According to Statistics Canada’s latest global per-capita butter consumption figures, U.S. butter consumption climbed from 4.85 lbs. per capita in 2010 to 5.73 lbs. in 2015.  In the first five months of 2017, total U.S. butter consumption grew 1% compared with the first five months of 2016.

Consumers’ renewed love of butter comes on the heels of recent studies that show butter and other full-fat dairy products do not necessarily lead to heart disease and obesity. “Demand growth has been fueled by consumers who now perceive butter as a safer alternative to vegetable oil substitutes such as margarine,” USDA states in its latest Dairy: World Markets and Trade report.

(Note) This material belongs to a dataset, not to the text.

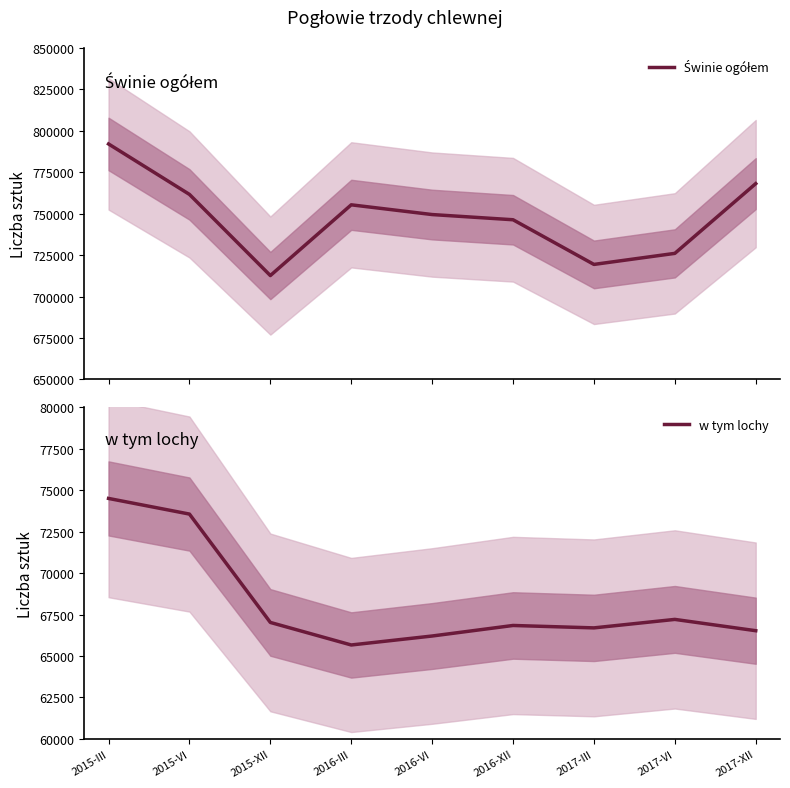

Which has a higher value, 2016-III or 2017-III?

2016-III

Tight world supplies and steady demand for butter, primarily in the United States and Europe, have led to a doubling of global butter prices in a little over a year’s time, according to the USDA report. World butter prices have climbed from a midpoint low of $2,650/ton to a midpoint above $6,000/ton.

“The butter market should remain well supported, both domestically and globally,” says Dorland. “Demand for butter should also improve in some of the oil-rich countries like Saudi Arabia and Egypt when the crude oil market recovers.”